Strengths/limitations

Our study population is large and well annotated, with detailed information on demographic, reproductive, and anthropometric measures. This allowed us to perform robust analyses with control for confounders. The study population is diverse and mirrors the underlying population attending screening mammogram at our institution; hence, our results are generalizable to the source population which our study participants were recruited from or other populations of similar characteristics [8]. We performed lipidomic profiling on fasting blood samples, which should provide a more reliable measure of the lipid species than using non-fasted samples [44].

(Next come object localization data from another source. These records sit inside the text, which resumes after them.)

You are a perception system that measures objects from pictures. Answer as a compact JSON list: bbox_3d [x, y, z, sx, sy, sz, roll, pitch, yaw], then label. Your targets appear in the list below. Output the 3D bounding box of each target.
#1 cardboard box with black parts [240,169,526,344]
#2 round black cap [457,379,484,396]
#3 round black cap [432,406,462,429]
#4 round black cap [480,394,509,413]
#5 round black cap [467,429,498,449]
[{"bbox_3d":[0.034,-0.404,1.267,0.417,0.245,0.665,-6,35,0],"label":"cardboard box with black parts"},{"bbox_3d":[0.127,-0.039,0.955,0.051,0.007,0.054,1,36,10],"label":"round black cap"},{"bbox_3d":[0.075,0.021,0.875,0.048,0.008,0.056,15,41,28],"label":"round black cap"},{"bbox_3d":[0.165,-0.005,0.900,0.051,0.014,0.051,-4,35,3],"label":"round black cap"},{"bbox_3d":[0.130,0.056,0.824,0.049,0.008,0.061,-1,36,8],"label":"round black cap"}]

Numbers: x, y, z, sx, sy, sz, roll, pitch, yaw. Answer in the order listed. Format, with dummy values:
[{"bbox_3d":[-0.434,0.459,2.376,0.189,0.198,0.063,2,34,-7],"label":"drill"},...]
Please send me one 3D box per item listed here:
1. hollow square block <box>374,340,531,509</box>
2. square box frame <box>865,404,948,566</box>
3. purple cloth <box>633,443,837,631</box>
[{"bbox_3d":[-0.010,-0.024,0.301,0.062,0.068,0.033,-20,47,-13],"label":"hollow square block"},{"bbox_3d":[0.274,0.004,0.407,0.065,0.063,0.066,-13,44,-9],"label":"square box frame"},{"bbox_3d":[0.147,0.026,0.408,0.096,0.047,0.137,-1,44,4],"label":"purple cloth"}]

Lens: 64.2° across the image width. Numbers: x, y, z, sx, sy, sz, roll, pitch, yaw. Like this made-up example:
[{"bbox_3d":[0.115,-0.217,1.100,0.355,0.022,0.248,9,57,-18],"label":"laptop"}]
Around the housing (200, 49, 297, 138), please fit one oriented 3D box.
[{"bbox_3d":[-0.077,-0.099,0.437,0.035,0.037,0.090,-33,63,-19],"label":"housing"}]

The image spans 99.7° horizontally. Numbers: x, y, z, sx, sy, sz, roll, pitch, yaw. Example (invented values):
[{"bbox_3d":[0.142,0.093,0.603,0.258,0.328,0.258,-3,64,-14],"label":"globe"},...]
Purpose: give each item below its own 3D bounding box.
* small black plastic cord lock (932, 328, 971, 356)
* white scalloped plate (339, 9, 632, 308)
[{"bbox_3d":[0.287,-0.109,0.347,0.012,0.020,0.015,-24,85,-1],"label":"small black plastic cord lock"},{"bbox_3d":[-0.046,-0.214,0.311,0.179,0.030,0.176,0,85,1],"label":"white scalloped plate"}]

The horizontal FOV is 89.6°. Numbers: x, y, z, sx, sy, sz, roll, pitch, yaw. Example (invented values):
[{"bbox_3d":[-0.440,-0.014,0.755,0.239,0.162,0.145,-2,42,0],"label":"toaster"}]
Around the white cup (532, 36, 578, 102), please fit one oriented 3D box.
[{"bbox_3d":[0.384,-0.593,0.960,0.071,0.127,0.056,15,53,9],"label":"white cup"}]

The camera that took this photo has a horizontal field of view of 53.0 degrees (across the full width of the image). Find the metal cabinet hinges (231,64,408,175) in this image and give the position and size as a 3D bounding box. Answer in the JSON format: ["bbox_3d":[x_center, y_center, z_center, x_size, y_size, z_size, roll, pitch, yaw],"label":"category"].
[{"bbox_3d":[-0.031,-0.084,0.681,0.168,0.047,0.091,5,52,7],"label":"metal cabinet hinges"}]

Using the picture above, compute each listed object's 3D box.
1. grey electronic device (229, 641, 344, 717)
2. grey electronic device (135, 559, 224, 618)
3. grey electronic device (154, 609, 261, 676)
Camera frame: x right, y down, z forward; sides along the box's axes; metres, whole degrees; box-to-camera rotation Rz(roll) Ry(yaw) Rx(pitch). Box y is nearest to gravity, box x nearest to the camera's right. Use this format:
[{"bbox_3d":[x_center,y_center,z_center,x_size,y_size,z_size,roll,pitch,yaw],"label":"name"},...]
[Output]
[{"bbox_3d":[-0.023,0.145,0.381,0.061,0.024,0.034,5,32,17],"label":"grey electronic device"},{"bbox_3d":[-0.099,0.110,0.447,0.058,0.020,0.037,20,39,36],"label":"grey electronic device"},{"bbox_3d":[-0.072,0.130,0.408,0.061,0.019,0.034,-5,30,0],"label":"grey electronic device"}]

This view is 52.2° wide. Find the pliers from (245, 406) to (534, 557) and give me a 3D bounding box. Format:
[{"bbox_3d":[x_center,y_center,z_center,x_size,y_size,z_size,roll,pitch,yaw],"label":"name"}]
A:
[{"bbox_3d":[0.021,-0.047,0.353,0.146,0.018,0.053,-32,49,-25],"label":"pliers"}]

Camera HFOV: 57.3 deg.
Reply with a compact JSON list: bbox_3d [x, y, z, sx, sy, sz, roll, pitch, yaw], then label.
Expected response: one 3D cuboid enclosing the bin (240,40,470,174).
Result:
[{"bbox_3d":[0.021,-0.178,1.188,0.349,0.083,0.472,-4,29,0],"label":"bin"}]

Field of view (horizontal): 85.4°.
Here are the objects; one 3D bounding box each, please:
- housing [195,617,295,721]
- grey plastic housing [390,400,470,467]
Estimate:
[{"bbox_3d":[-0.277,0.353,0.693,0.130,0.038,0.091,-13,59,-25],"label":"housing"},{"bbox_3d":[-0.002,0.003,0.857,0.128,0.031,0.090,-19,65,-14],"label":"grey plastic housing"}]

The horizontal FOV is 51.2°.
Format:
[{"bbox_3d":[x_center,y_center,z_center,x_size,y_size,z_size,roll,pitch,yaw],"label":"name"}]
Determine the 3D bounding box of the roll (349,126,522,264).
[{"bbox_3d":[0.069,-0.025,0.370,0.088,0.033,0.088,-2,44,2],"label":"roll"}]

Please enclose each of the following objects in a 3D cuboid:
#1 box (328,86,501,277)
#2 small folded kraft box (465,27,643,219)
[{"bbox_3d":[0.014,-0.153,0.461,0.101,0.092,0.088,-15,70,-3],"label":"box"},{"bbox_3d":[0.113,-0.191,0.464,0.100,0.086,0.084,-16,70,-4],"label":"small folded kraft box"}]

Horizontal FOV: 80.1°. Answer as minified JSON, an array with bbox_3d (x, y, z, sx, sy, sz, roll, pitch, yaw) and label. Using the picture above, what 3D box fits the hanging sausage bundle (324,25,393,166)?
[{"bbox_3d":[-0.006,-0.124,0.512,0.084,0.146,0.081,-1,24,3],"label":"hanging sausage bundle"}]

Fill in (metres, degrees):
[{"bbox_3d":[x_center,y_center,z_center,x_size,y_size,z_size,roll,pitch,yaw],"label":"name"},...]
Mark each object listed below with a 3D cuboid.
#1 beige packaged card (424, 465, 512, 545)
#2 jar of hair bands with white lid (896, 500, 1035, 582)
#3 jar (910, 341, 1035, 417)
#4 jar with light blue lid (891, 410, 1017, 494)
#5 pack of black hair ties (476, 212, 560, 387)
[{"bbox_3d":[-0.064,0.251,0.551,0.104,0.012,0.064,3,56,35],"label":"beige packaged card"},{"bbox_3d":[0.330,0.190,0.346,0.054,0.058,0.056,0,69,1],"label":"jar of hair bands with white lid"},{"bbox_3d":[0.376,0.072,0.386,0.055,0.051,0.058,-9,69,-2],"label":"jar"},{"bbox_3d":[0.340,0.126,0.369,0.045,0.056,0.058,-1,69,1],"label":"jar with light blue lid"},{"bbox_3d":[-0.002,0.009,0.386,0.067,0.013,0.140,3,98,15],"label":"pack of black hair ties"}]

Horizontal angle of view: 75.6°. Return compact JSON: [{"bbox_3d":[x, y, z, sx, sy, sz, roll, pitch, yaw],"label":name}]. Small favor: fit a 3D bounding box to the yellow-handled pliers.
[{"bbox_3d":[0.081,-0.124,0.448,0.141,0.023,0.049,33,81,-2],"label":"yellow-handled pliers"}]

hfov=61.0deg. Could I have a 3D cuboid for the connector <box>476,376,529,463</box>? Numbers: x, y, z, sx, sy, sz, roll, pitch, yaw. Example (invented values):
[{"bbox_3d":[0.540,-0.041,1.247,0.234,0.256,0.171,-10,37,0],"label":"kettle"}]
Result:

There are also some limitations. The study is cross-sectional; therefore, we cannot establish longitudinal trajectories of lipids. Due to the large number of lipid species evaluated, some findings may be due to chance. Nevertheless, we applied the stringent Bonferonni correction; hence, the potential of chance findings are considerably reduced. Our study is limited to premenopausal women; therefore, our results cannot be generalized to postmenopausal women.

Conclusion

Our study offers new insights into the biological mechanisms underlying high MBD in premenopausal women. Additional studies are needed to validate our findings.